Sometimes I feel like fidelity is like rolling the dice. Every roll, the odds are the same.


----------



## PBear (Nov 16, 2010)

As someone who cheated... Saffron's reply is a good one. Another indicator would be whether there was any fallout as a result. If the affair was just swept under the carpet ,everything was forgiven, and the issues that caused the spouse to being open to cheating were never resolved, the odds would be high. But if the cheating spouse was truly remorseful and sought to understand why they cheated, then the odds would be much lower.

C
_Posted via Mobile Device_


----------



## michzz (Jun 6, 2008)

If the cheater only is bothered by the uncomfortable feelings of judgement, and feels no real guilt or remorse, then they will cheat again/still.

For that type of cheater, it is lack of character issue.

If, on the other hand, the cheater feels remorseful and ashamed of their behavior, they have a shot of never cheating again.


----------



## lordmayhem (Feb 7, 2011)

As long as they raise their personal boundaries and stop risky behavior, as well as true remorse, I think chances are slim. 

But that's the chance all BS's take when they roll the dice and offer the precious gift of R.


----------



## Almostrecovered (Jul 14, 2011)

It's funny, the search for this very question is what drove me to find infidelity support message boardS. I never found the answer, but I found a lot more that I wasn't asking for and I'm very grateful for it.
_Posted via Mobile Device_


----------



## Pit-of-my-stomach (Nov 2, 2010)

It's the same with any and all behaviors. Behaviors only serve two purposes. To Get something or to avoid losing something. 

With that in mind, I would guess the answer would be a matter of a simple profit/loss analysis.

When the DS does a subconcious analysis of the infidelity transaction, if the profits (pleasure) outweigh the potential losses or they believe that the risk can be mitigated, the transaction will repeat. 

If the percieved losses (pain) are greater than the expected value of the transaction, the likelihood of a reoccurance is minimal. 

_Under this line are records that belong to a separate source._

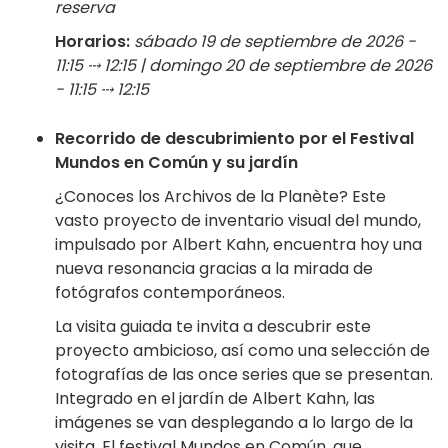
reserva
Horarios:
sábado 19 de septiembre de 2026 -
11:15 ⤏ 12:15 | domingo 20 de septiembre de 2026
- 11:15 ⤏ 12:15
Recorrido de descubrimiento por el Festival
Mundos en Común y su jardín
¿Conoces los Archivos de la Planète? Este
vasto proyecto de inventario visual del mundo,
impulsado por Albert Kahn, encuentra hoy una
nueva resonancia gracias a la mirada de
fotógrafos contemporáneos.
La visita guiada te invita a descubrir este
proyecto ambicioso, así como una selección de
fotografías de las once series que se presentan.
Integrado en el jardín de Albert Kahn, las
imágenes se van desplegando a lo largo de la
visita. El festival Mundos en Común, que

All this is weighed out subcontiously by the DS. It's a range. The closer you are to the extremes the easier it is to accurately predict the behavior. 



Extreme pain, little pleasure = No repeat. (reconciliation?)
.
.
(and in this area is likely where most fall)
.
.
Extreme pleasure, little pain = repeat. (divorce?)


Funny thing is... The actions of the LS during the process GREATLY affect the percieved profit/loss of the transaction (ie; CONSEQUENCES) Yet in most cases, we dont. 

Ironically, the chances of the behavior repeating have as much to do with our actions during the intial transaction (as we help prepare the "profit/loss statement" in the DS's mind) as anything else.


----------



## ArmyofJuan (Dec 29, 2010)

PBear said:


> As someone who cheated... Saffron's reply is a good one. Another indicator would be whether there was any fallout as a result. If the affair was just swept under the carpet ,everything was forgiven, and the issues that caused the spouse to being open to cheating were never resolved, the odds would be high. But if the cheating spouse was truly remorseful and sought to understand why they cheated, then the odds would be much lower.
> 
> C
> _Posted via Mobile Device_


This is true.

When I had my 2 false Rs, I was understanding and forgiving and would do anything to save my M, which is turned made it easier to run off with the OM a few months later.

The last time we R she had to talk me into it as I was prepared to D her and gave up on a R (I didn't want her back). Today she knows I will be just fine without her and I have no problem walking away if she even sneezes towards another man wrong. Because of this, she's way too concerned with making me happy so I will stay than being "bored" and looking elsewhere. 

Basically if you show them you are confident in yourself and they know you can replace them easily if they ever left or cheated, more than likely they will respect you more and not stray.


----------